■ EXERCISES TO COMPLETE ■
#1 What delay does the passage on car software security suggest building into the worm's code to allow the maximum spread?
#2 Please continue the passage on car software security from where it stops.

■ PASSAGE ■
┄┄┄┄┄┄┄┄┄┄┄┄┄┄┄┄┄┄┄┄
As software becomes more important to how cars work, the question is how much thought went into security? The answer is, as you'd expect, "none". Security wasn't an afterthought, it wasn't thought of at all.
Well, researchers are now turning their attention to the problem, and what they're finding is pretty horrifying. Like Computer worms that could hop from car to car, shutting off the engine and causing traffic jams from hell:
The idea would be to launch a worm that would spread on the Internet (in any of a number of well explored ways) looking for vulnerable smart phones. Smart phones have GPS devices in, so the worm, having infected the phone, could ensure it was only operating in some geographic area of interest (eg the US, or a particular city). The worm could then check if it was on a smart phone that happened to be plugged into a car, and if so compromise the car. It could then use whatever wireless opportunities were available to compromise any other cars within the attack range. It could also disable the car (eg by locking up the brakes, stopping the engine, etc).For extra credit, examine the effect of adding "Smart" electric power meter attacks to the rolling TEOTWAWKI. For maximum effect, make sure the code includes a 7 day delay, to allow the maximum spread, both to cars and homes. Then the logic bomb goes off.
The idea would be that the worm would seed itself into the small minority of cars that are Internet vulnerable and from there spread into the larger majority that are not.
┄┄┄┄┄┄┄┄┄┄┄┄┄┄┄┄┄┄┄┄
■ GIVEN DATA ■

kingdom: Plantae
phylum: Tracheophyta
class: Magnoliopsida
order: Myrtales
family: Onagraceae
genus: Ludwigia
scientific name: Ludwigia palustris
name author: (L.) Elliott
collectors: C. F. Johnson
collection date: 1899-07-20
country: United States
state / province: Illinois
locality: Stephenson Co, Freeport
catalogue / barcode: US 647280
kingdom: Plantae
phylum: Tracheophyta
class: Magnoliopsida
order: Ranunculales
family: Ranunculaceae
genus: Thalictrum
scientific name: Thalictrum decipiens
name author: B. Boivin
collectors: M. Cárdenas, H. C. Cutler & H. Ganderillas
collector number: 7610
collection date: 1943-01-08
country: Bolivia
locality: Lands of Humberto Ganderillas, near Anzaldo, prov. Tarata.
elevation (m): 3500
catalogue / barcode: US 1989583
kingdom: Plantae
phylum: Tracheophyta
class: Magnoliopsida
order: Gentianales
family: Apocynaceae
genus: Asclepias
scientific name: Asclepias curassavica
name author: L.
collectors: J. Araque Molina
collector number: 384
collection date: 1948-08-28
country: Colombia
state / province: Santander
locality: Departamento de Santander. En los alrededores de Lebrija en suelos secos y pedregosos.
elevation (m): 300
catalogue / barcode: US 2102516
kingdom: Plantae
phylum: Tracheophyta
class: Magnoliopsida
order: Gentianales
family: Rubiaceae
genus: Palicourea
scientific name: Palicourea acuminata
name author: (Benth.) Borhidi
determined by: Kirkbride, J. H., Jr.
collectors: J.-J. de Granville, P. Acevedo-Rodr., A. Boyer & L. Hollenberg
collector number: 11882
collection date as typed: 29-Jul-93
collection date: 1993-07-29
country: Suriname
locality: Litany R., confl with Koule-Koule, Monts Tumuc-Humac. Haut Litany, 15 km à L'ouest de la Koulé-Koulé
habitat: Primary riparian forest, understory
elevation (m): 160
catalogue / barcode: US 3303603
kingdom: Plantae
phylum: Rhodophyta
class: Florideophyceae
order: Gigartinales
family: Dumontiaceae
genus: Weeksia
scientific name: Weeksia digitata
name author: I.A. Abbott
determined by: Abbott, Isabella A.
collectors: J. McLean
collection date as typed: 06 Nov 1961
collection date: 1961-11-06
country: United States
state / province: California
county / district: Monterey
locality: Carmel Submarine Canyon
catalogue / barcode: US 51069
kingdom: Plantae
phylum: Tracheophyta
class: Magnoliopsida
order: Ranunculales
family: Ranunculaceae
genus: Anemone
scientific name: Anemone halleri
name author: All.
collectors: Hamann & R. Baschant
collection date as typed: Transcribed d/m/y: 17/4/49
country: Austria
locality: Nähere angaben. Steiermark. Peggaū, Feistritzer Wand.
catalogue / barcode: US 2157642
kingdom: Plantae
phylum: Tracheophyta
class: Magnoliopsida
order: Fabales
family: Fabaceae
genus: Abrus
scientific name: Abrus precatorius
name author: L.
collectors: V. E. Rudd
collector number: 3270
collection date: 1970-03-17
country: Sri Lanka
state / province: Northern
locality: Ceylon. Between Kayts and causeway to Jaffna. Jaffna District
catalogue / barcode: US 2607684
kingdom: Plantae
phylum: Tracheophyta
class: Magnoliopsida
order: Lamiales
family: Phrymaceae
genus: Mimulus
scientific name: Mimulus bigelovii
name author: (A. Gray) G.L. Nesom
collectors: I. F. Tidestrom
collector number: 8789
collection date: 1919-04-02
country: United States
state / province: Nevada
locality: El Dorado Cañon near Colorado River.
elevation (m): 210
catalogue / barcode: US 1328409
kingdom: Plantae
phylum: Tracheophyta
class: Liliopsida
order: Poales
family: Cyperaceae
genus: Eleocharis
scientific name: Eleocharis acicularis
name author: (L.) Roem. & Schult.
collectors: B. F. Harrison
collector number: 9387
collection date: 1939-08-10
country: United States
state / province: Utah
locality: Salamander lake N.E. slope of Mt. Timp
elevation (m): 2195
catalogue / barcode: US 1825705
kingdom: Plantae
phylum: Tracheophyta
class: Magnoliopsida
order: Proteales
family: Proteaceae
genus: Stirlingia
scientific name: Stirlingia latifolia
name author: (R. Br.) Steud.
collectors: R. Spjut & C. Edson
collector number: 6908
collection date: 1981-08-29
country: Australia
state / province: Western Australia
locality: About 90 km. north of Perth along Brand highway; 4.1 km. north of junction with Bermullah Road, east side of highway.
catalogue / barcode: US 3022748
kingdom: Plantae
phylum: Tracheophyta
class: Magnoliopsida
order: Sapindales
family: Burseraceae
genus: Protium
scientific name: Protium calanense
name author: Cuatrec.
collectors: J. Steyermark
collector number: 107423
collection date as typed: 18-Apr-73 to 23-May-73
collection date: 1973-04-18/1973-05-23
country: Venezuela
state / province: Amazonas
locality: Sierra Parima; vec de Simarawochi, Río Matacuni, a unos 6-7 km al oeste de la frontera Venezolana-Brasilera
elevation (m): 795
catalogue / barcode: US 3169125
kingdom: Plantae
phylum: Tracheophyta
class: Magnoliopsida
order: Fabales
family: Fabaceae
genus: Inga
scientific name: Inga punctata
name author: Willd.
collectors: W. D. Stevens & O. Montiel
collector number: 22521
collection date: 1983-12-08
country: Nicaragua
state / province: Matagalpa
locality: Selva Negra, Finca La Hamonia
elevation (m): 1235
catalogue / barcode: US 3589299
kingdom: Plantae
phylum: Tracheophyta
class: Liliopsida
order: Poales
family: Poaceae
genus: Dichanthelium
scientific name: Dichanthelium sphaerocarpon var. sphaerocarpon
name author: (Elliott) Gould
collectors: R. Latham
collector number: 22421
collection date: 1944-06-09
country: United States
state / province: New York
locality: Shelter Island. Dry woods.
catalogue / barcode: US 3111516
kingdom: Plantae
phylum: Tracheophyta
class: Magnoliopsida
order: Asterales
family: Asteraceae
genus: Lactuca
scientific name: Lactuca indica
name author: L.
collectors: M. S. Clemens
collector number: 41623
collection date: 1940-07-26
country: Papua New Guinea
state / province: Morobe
┄┄┄┄┄┄┄┄┄┄┄┄┄┄┄┄┄┄┄┄
■ RESULTS BY TASK ■
#1 A 7 day delay.

#2
If this worked correctly, the end result would be a city with all its major freeways and surface streets full of disabled cars, a situation that would paralyze almost all commerce. It would probably take weeks to straighten out the mess.
This is the sort of scare scenario that gets security a bad name. We're a bunch of Cassandras, always looking at the downside - arguing about who killed who ...
"Plausible", as the MythBusters might say. The reason is well known:
Usually, when the security community comes across some new domain whose practictioners lack any understanding of security, it turns out that there are very large numbers of vulnerabilities of all kinds that are pervasive throughout the system.Development teams are penalized for their feature not being ready for the new model year. Teams are not penalized if there's a huge, gaping security hole in their architecture (say, user devices like phones able to be attached to the network that accesses the engine and brakes).
Another reason to get that sweet GTO.